В двадцатые годы общественно-политические взгляды Ивана Константиновича представляли собой довольно характерную для его круга мешанину. Сильный ум при беспорядочной начитанности, демократизм воззрений при изысканности привычек, приверженность к реалистическим традициям и модернистские увлечения - вся эта мутная смесь должна была перебродить, прежде чем стать прозрачной. Вероятно, окажись среди постоянных собеседников Ивана Константиновича кто-нибудь из крупных деятелей нового государства, образованный марксист, способный дать прямые и убедительные ответы на многие тревожные вопросы художника, этот процесс произошел бы быстрее и завершился успешнее. Но такого собеседника не оказалось: заезжал как-то в мастерскую Луначарский, покоривший Ивана Константиновича широтой взглядов и эрудицией, но он пробыл в Петрограде недолго и уехал в Москву. Передавали, что с художником хотел потолковать по душам Сергей Миронович, но в ту пору Иван Константинович был уже болен, и "окружение" сделало все возможное, чтоб предотвратить эту встречу. А вульгарные социологи из разных ахрров, догматики и перегибщики сыграли на руку "окружению", привязываясь по пустякам, раздражая бесцеремонностью и крайней непоследовательностью своих претензий. Сначала они грызли художника за то, что он похож на передвижников. Затем за то, что он на них не похож. Так как Иван Константинович был по преимуществу пейзажистом, они обвиняли его в аполитичности и абстрактном гуманизме, в то же время отсутствие в его пейзажах человеческих фигур расценивалось как выпад против гуманизма социалистического. Во всем, что говорилось, была, вероятно, и доля правды, но говорилось это так путано и запальчиво - нельзя же учить гуманизму с искаженным от злобы лицом, - а главное, люди, поучавшие художника, сами так плохо владели карандашом и кистью, что зерна истины давали слабые всходы в душе Ивана Константиновича.

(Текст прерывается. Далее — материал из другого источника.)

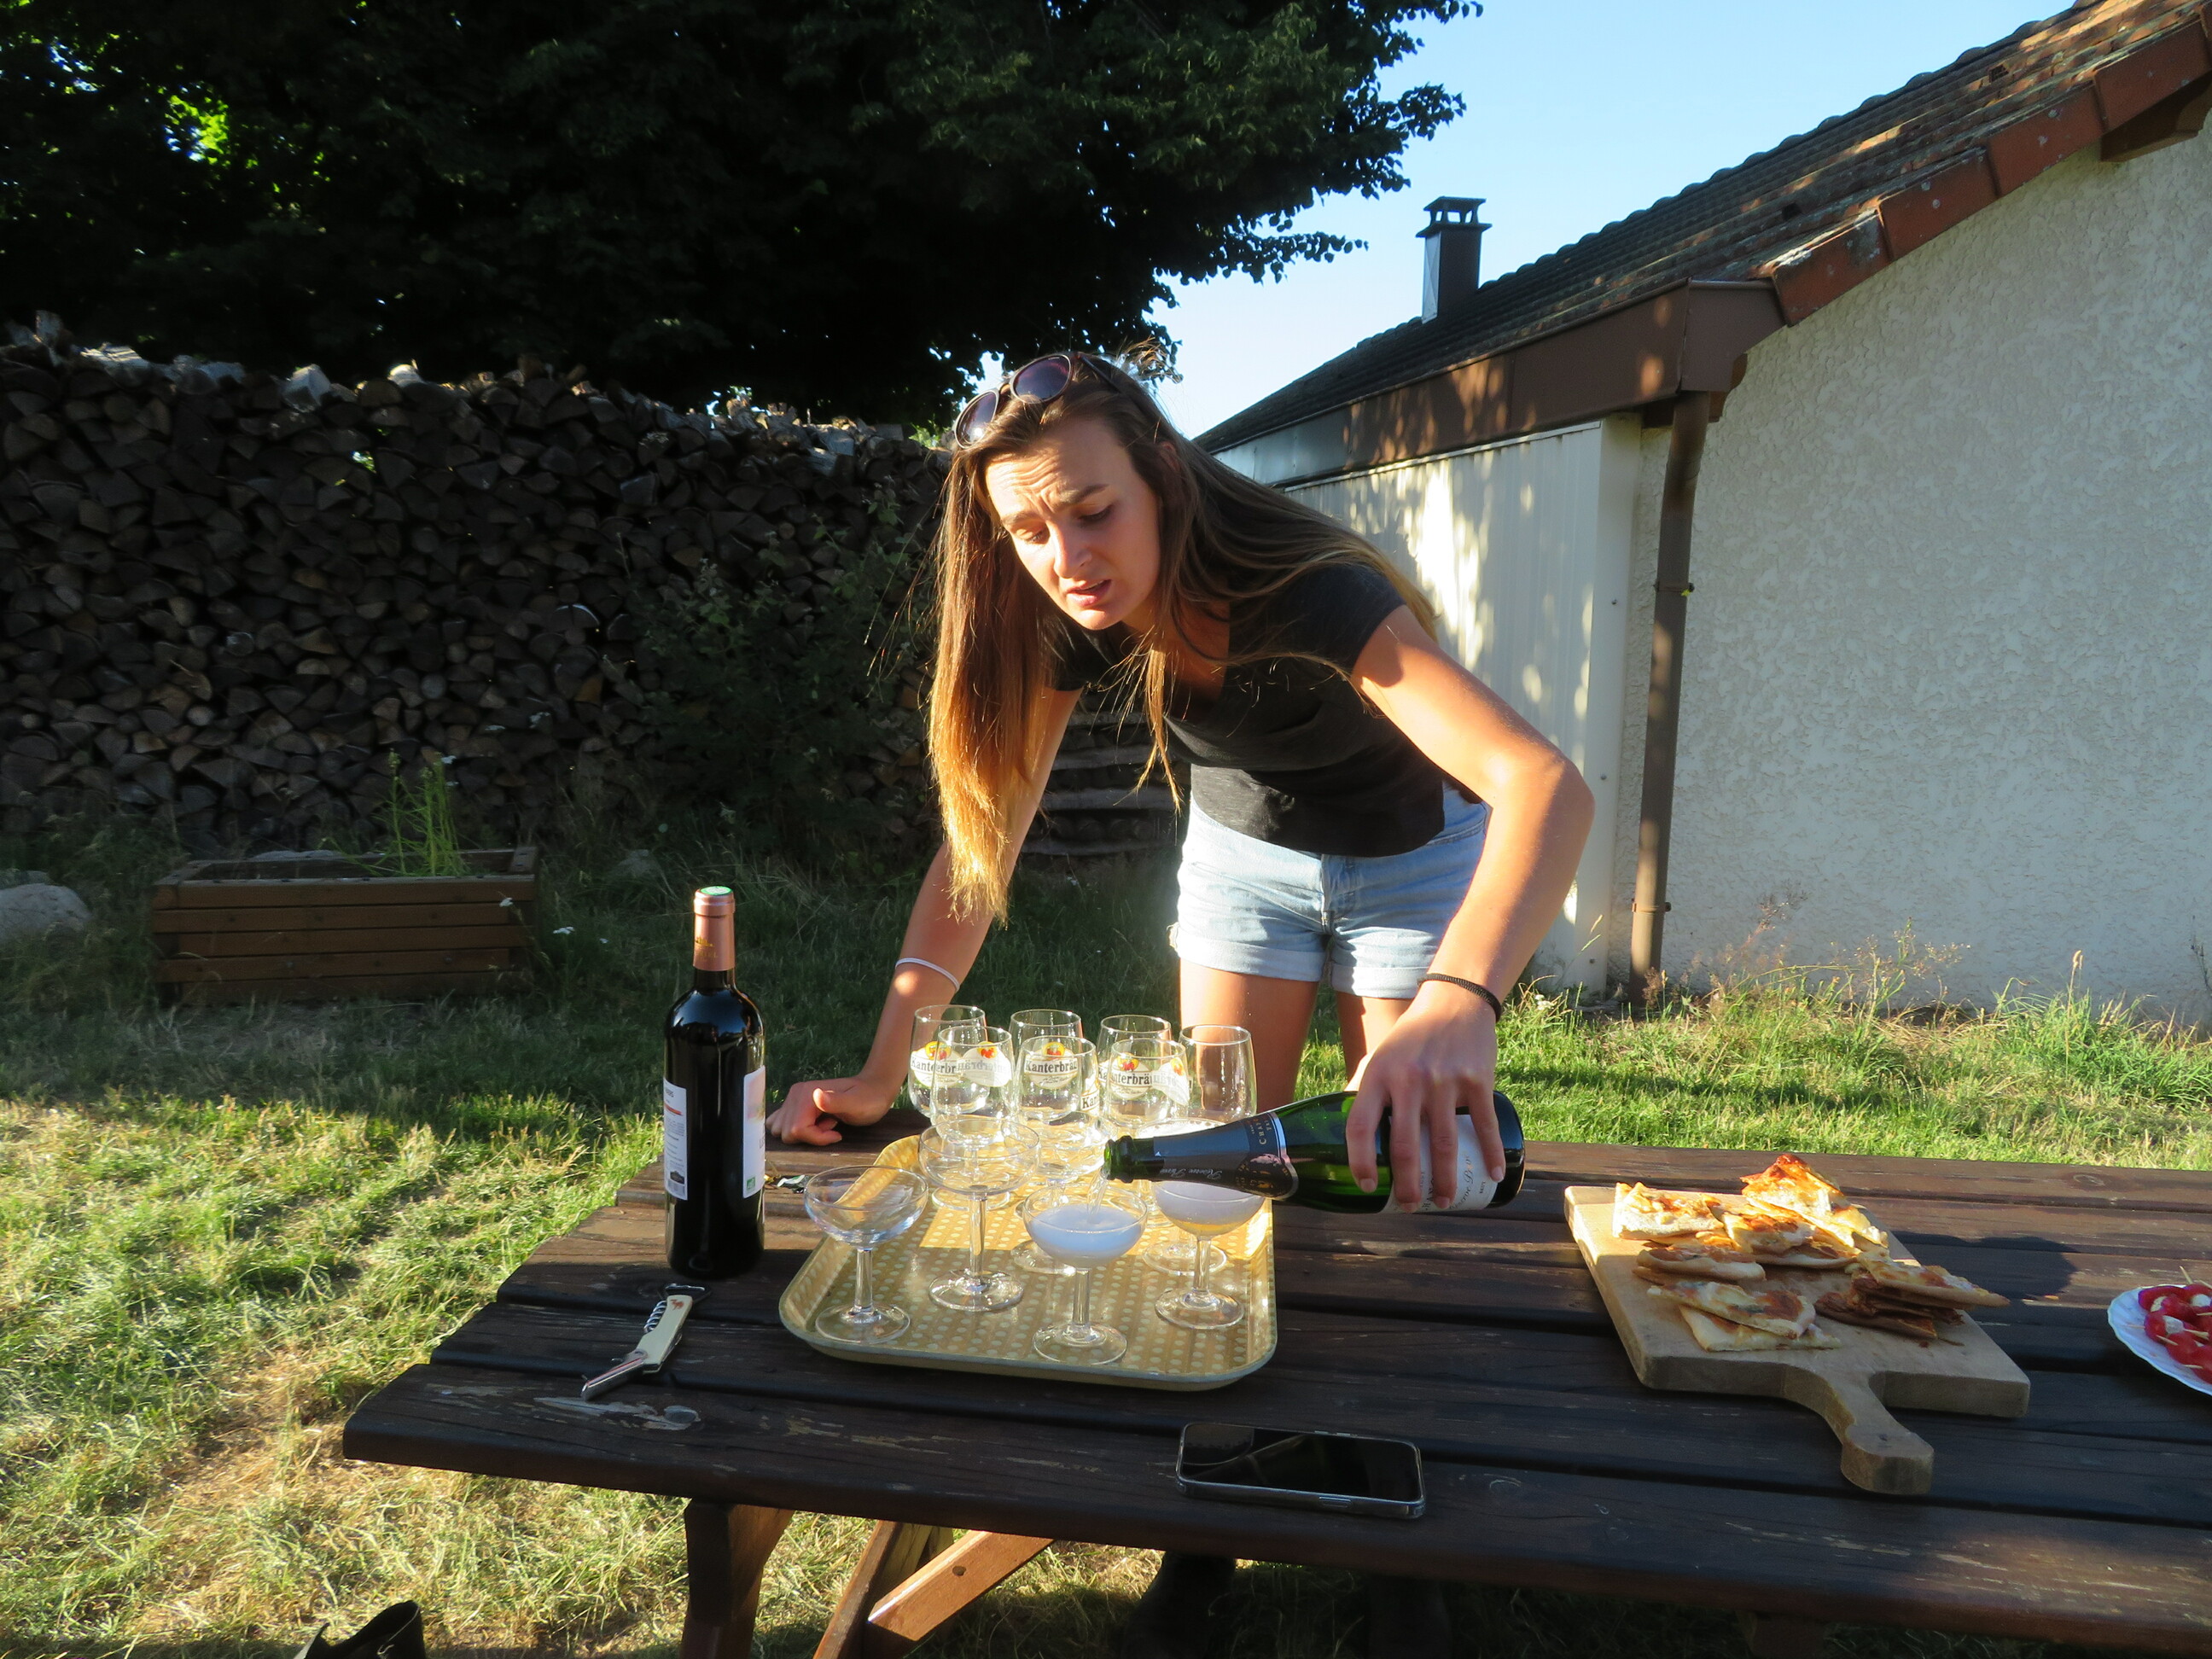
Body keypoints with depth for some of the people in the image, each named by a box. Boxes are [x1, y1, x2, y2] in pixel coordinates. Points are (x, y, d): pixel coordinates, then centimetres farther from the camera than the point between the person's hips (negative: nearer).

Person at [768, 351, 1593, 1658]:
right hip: (1244, 852, 4)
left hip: (1411, 858, -3)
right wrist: (884, 1073, -25)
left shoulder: (1306, 593, -37)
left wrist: (1459, 1001, -67)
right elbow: (981, 834, -18)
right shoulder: (1070, 621, -22)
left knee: (1402, 1177, 1)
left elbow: (1549, 785, -49)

К середине тридцатых годов на творчество Ивана Константиновича установились более трезвые и разумные взгляды. Большинство его старых картин получило широкое признание, некоторые работы предреволюционной поры, трактовавшие Петербург в этаком апокалиптическом плане, по-прежнему поругивали, - именно эти работы превозносило "окружение", и Катя огорчалась, видя, как отец поддается настроениям своей свиты, хотя сам в глубине души давно разлюбил эти картины и знал, что их никогда не любила Катина мать - ее ясной душе было чуждо все надуманное. Во время болезни Иван Константинович работал мало и ничего не выставлял, в этом его поддерживал Сказинский. Вероятно, Сказинский по-своему любил художника, любил именно такого, каким тот был последние годы: больного, полузабытого, беспомощного, но Катя унаследованным от матери чутьем угадывала, что, будь Иван Константинович здоров и на вершине славы, Адриан Семенович любил бы его гораздо меньше, раздражался и говорил гадости. Ему нравилось помогать, советовать, шептаться, снисходить к наивности большого ребенка. Он любил приносить из Союза художников тревожные вести, стоило завязаться какой-нибудь дискуссии, как он являлся с таинственным видом и объявлял, что "надвигается гроза". Однажды, выступая с докладом, он сам весьма неприятно лягнул Ивана Константиновича, но потом очень ловко выкрутился, уверив свиту и самого художника, что поступил очень умно и тонко, смягчив таким образом неотвратимый удар, и не скажи он в мягкой форме того, что вынужден был сказать, выступили бы такой-то и такой-то, и все обернулось бы гораздо хуже. Все поверили, кроме Кати.
Катя долго не решалась дать бой "окружению". Оно прочно окопалось в доме на Набережной. Многих из этих людей она знала с детства, некоторым, как, например, своей учительнице Дубельт-Коншиной и Нюсе, была многим обязана. Главное же - не хватало уверенности, что она одна сумеет заменить всех.